◆ WHAT YOU ARE ASKED TO DO: Rewrite every line of the entries below as one numbered list, leaving out blank lines and any pictures.

◆ DATA SECTION:
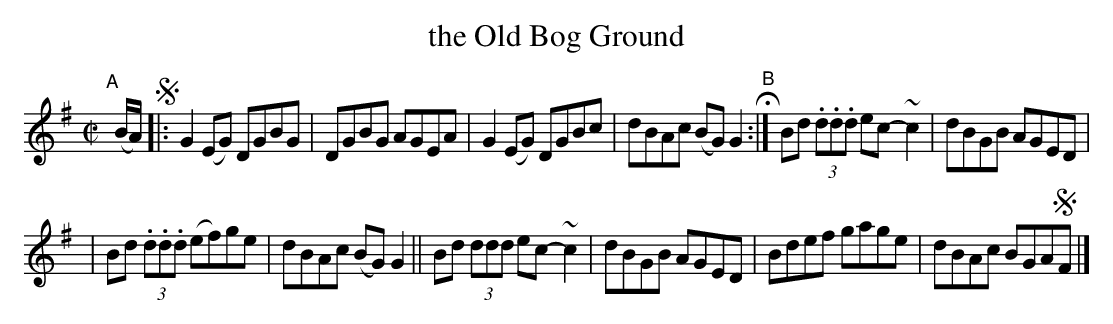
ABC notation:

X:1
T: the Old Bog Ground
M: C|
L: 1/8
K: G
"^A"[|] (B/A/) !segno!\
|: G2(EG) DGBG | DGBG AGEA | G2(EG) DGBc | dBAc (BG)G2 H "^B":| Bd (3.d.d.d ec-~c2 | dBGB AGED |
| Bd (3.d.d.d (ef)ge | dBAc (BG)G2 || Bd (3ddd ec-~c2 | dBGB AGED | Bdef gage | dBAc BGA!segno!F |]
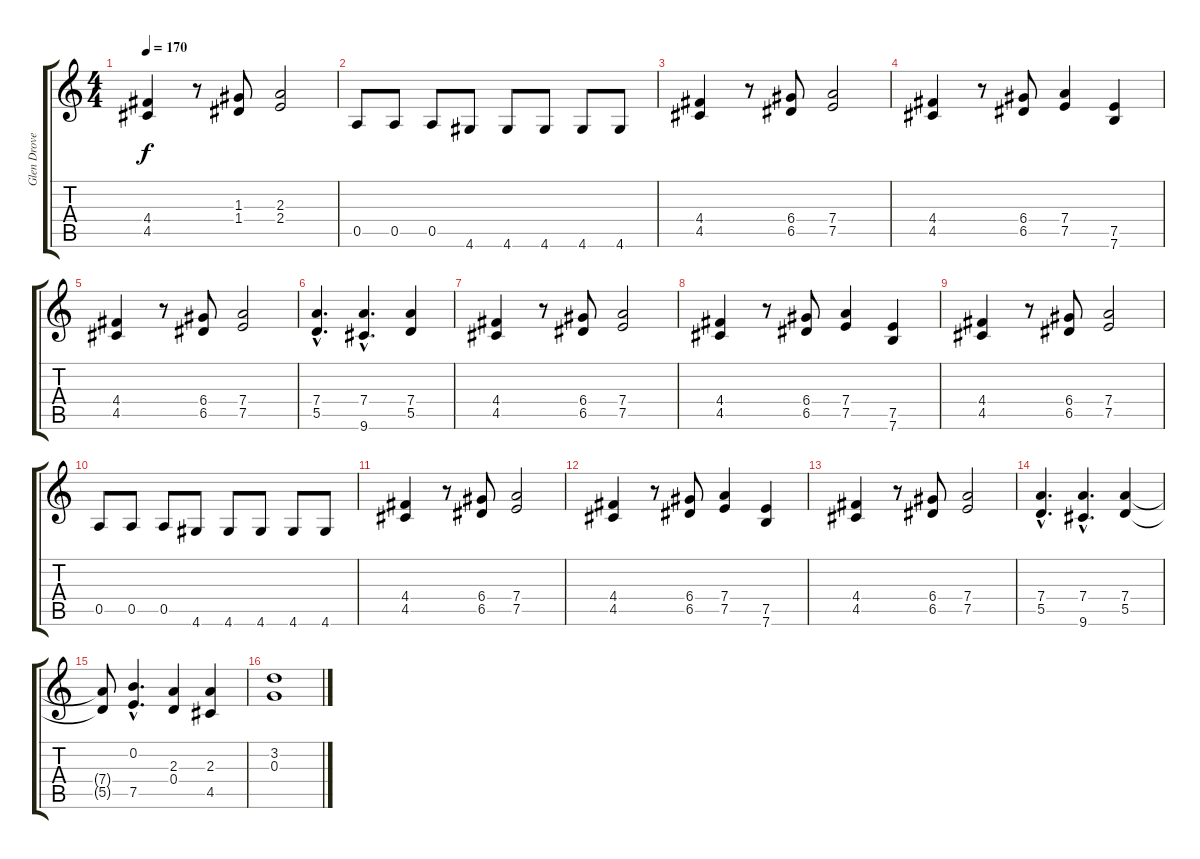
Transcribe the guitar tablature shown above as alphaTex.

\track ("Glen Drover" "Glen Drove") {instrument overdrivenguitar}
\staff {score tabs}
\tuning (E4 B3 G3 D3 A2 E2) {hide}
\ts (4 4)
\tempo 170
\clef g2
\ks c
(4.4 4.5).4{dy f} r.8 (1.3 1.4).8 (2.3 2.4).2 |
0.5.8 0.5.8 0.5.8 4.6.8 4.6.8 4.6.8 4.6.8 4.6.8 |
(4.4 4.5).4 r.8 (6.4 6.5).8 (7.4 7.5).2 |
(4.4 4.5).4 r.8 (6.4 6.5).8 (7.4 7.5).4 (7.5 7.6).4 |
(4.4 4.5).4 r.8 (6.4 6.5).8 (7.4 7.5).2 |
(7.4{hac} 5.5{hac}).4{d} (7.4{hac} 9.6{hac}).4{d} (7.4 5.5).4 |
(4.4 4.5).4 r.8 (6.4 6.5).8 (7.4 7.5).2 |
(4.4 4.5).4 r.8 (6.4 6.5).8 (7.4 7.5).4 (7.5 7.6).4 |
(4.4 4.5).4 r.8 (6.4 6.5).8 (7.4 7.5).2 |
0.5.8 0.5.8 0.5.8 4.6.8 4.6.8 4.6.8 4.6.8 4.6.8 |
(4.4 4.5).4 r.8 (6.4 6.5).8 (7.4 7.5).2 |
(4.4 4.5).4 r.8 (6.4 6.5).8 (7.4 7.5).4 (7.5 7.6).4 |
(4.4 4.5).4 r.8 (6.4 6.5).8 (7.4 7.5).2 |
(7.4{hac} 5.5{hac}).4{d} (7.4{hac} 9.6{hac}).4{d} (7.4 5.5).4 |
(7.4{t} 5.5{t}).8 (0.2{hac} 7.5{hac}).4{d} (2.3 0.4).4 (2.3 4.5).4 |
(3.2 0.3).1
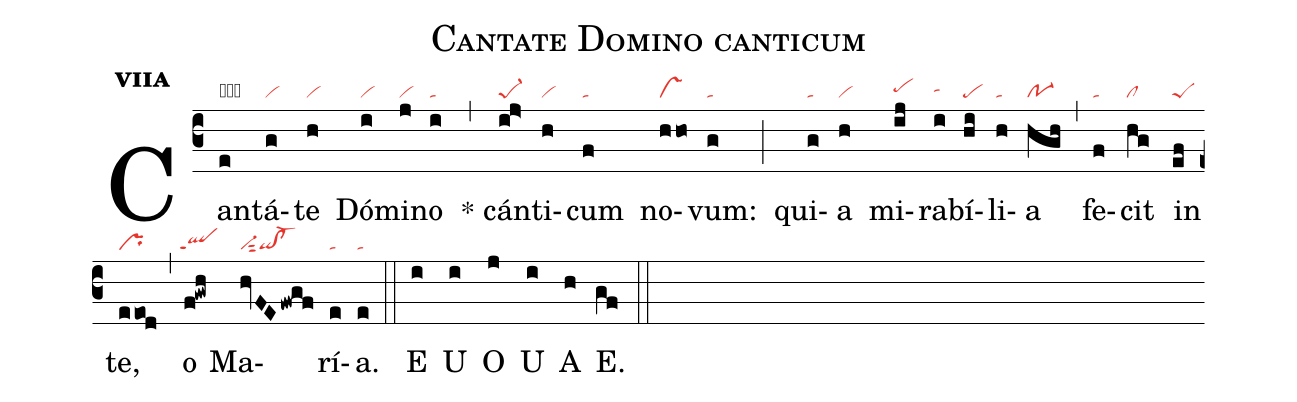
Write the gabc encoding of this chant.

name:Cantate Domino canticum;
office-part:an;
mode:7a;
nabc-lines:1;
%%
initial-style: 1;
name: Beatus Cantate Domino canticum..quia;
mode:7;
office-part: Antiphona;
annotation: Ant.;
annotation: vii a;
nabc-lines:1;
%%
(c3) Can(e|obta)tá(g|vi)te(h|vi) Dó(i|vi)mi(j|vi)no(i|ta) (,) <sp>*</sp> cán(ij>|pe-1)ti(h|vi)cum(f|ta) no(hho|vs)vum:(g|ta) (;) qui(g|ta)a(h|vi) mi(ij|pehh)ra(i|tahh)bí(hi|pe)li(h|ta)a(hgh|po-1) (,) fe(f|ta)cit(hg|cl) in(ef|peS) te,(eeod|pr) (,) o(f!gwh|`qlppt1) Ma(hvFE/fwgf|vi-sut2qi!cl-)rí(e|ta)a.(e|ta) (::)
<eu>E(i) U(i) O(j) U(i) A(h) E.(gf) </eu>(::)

◆ TASK RESPONSE:
1. ABC notation:
2. X:1
3. T: the Old Bog Ground
4. M: C|
5. L: 1/8
6. K: G
7. "^A"[|] (B/A/) !segno!\
8. |: G2(EG) DGBG | DGBG AGEA | G2(EG) DGBc | dBAc (BG)G2 H "^B":| Bd (3.d.d.d ec-~c2 | dBGB AGED |
9. | Bd (3.d.d.d (ef)ge | dBAc (BG)G2 || Bd (3ddd ec-~c2 | dBGB AGED | Bdef gage | dBAc BGA!segno!F |]
10. Transcribe the guitar tablature shown above as alphaTex.
11. \track ("Glen Drover" "Glen Drove") {instrument overdrivenguitar}
12. \staff {score tabs}
13. \tuning (E4 B3 G3 D3 A2 E2) {hide}
14. \ts (4 4)
15. \tempo 170
16. \clef g2
17. \ks c
18. (4.4 4.5).4{dy f} r.8 (1.3 1.4).8 (2.3 2.4).2 |
19. 0.5.8 0.5.8 0.5.8 4.6.8 4.6.8 4.6.8 4.6.8 4.6.8 |
20. (4.4 4.5).4 r.8 (6.4 6.5).8 (7.4 7.5).2 |
21. (4.4 4.5).4 r.8 (6.4 6.5).8 (7.4 7.5).4 (7.5 7.6).4 |
22. (4.4 4.5).4 r.8 (6.4 6.5).8 (7.4 7.5).2 |
23. (7.4{hac} 5.5{hac}).4{d} (7.4{hac} 9.6{hac}).4{d} (7.4 5.5).4 |
24. (4.4 4.5).4 r.8 (6.4 6.5).8 (7.4 7.5).2 |
25. (4.4 4.5).4 r.8 (6.4 6.5).8 (7.4 7.5).4 (7.5 7.6).4 |
26. (4.4 4.5).4 r.8 (6.4 6.5).8 (7.4 7.5).2 |
27. 0.5.8 0.5.8 0.5.8 4.6.8 4.6.8 4.6.8 4.6.8 4.6.8 |
28. (4.4 4.5).4 r.8 (6.4 6.5).8 (7.4 7.5).2 |
29. (4.4 4.5).4 r.8 (6.4 6.5).8 (7.4 7.5).4 (7.5 7.6).4 |
30. (4.4 4.5).4 r.8 (6.4 6.5).8 (7.4 7.5).2 |
31. (7.4{hac} 5.5{hac}).4{d} (7.4{hac} 9.6{hac}).4{d} (7.4 5.5).4 |
32. (7.4{t} 5.5{t}).8 (0.2{hac} 7.5{hac}).4{d} (2.3 0.4).4 (2.3 4.5).4 |
33. (3.2 0.3).1
34. Write the gabc encoding of this chant.
35. name:Cantate Domino canticum;
36. office-part:an;
37. mode:7a;
38. nabc-lines:1;
39. %%
40. initial-style: 1;
41. name: Beatus Cantate Domino canticum..quia;
42. mode:7;
43. office-part: Antiphona;
44. annotation: Ant.;
45. annotation: vii a;
46. nabc-lines:1;
47. %%
48. (c3) Can(e|obta)tá(g|vi)te(h|vi) Dó(i|vi)mi(j|vi)no(i|ta) (,) <sp>*</sp> cán(ij>|pe-1)ti(h|vi)cum(f|ta) no(hho|vs)vum:(g|ta) (;) qui(g|ta)a(h|vi) mi(ij|pehh)ra(i|tahh)bí(hi|pe)li(h|ta)a(hgh|po-1) (,) fe(f|ta)cit(hg|cl) in(ef|peS) te,(eeod|pr) (,) o(f!gwh|`qlppt1) Ma(hvFE/fwgf|vi-sut2qi!cl-)rí(e|ta)a.(e|ta) (::)
49. <eu>E(i) U(i) O(j) U(i) A(h) E.(gf) </eu>(::)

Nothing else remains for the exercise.